• Exercise requirements
Return only the line containing "After living in" and each line after it, exactly as written, through the end of the records.

START Records provided

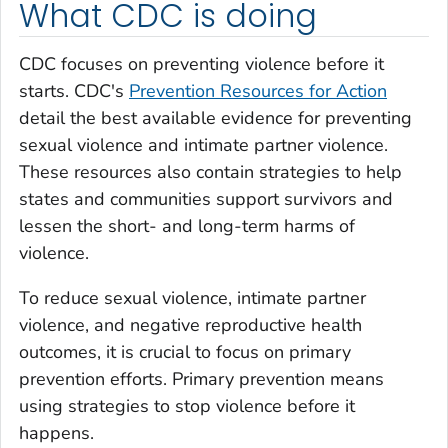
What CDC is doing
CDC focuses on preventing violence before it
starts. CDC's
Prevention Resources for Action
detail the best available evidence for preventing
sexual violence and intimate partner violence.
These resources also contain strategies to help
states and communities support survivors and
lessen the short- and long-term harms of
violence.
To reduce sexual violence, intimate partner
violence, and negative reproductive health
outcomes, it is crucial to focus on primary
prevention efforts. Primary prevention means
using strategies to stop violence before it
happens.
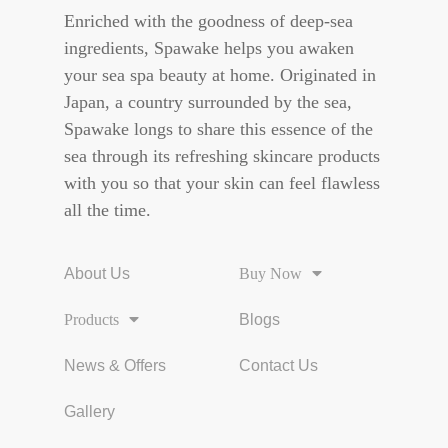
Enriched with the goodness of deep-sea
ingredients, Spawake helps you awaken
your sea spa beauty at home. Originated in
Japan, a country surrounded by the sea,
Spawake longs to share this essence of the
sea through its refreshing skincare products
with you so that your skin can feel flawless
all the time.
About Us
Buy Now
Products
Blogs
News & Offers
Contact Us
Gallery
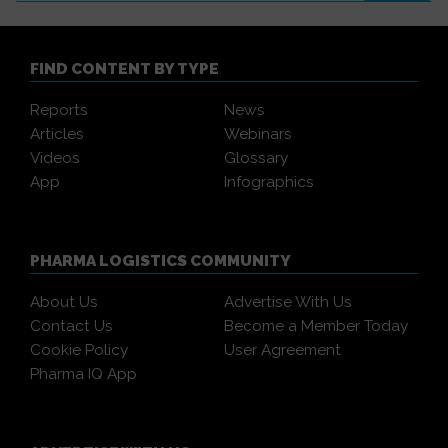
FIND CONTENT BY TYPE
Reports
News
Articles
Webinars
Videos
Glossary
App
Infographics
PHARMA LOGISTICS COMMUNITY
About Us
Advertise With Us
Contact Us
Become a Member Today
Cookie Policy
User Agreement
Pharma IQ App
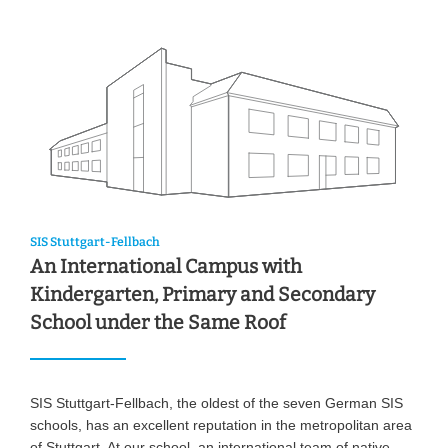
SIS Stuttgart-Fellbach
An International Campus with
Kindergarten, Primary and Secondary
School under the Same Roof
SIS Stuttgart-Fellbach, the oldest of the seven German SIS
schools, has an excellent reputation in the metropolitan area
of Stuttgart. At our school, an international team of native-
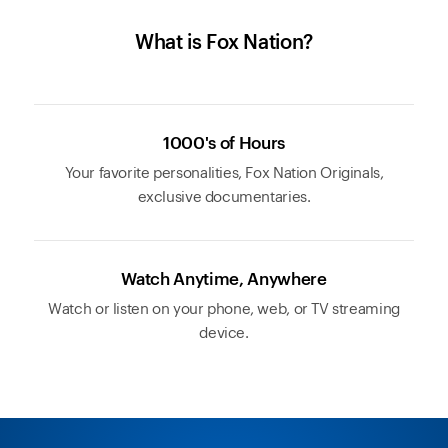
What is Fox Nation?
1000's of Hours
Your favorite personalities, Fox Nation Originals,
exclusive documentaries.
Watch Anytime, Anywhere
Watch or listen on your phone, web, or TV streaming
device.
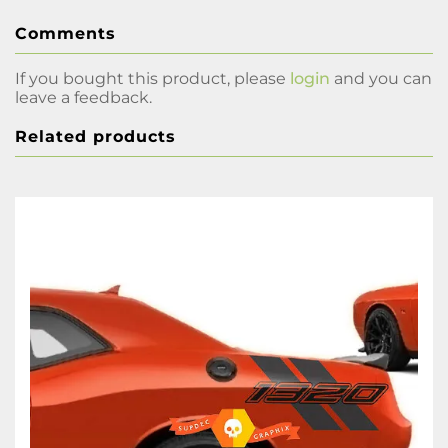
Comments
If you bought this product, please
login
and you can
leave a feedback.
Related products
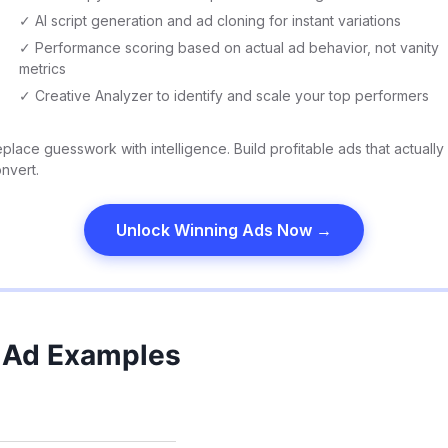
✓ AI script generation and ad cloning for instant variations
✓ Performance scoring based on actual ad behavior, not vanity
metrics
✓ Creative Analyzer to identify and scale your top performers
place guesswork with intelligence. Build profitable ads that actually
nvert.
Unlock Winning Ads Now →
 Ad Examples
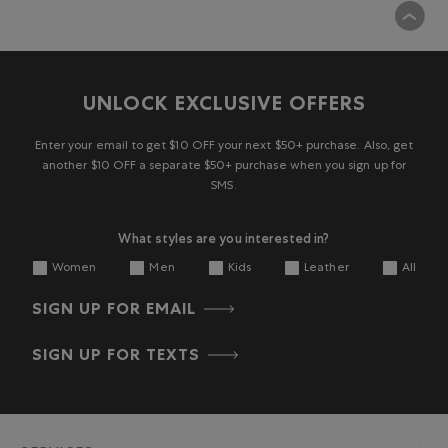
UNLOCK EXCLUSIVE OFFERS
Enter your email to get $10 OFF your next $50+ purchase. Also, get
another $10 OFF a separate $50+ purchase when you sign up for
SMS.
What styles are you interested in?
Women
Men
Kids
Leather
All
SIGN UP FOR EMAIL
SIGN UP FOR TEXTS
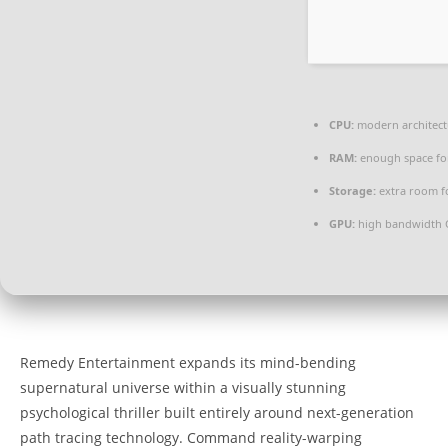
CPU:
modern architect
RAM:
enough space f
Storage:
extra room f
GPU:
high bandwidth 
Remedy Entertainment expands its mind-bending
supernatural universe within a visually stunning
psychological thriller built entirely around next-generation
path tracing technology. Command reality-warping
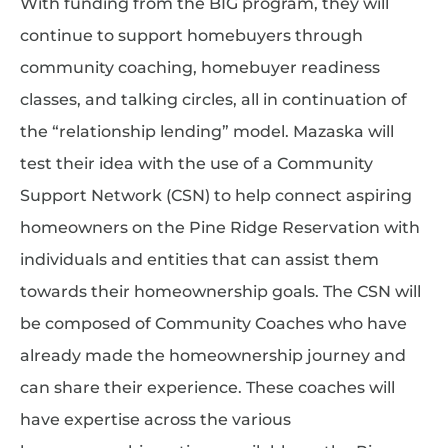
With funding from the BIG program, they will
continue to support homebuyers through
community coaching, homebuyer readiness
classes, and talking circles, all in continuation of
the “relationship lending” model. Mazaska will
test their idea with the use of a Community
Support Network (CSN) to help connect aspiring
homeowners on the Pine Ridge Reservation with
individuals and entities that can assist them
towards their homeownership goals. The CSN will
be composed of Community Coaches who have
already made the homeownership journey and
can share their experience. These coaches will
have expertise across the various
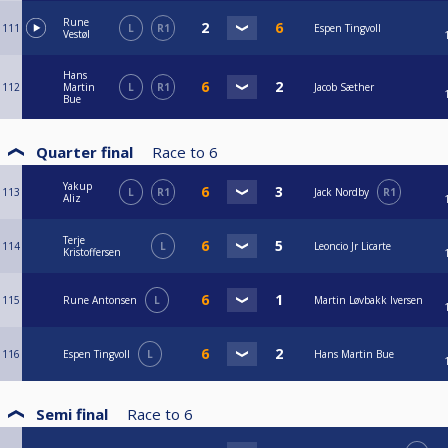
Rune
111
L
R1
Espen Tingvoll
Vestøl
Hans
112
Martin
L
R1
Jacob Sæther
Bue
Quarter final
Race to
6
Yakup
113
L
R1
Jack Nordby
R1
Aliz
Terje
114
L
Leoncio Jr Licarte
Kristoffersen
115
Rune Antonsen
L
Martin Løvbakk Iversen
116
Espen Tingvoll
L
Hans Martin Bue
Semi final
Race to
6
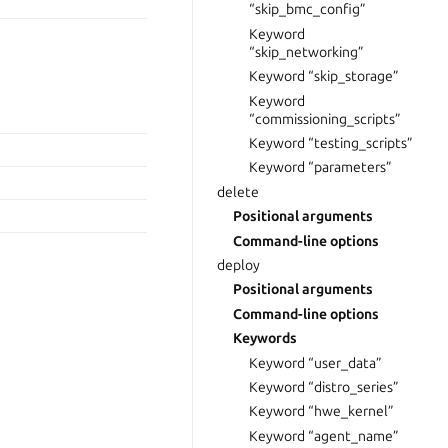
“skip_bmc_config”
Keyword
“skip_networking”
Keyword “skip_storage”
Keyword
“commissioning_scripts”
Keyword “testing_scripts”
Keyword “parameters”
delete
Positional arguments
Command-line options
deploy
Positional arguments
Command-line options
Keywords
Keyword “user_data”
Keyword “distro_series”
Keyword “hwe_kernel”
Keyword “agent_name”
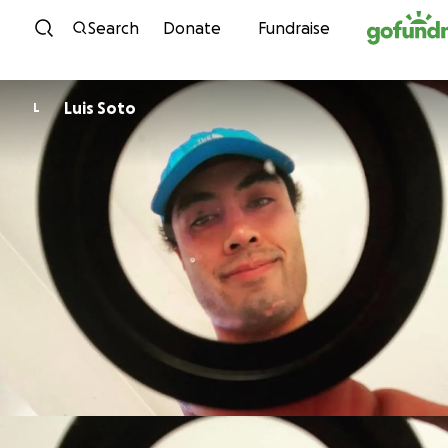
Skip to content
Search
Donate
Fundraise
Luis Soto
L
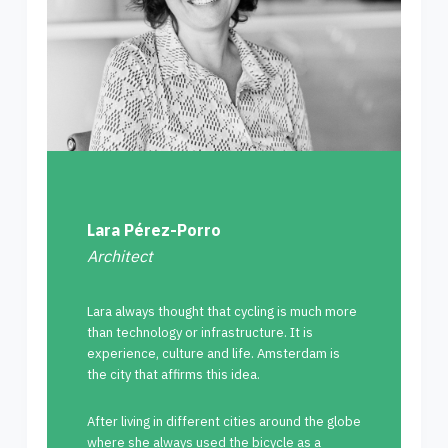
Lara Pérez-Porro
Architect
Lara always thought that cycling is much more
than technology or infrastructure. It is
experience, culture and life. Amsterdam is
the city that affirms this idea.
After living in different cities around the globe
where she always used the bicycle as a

END Records provided

• Your solution
After living in different cities around the globe
where she always used the bicycle as a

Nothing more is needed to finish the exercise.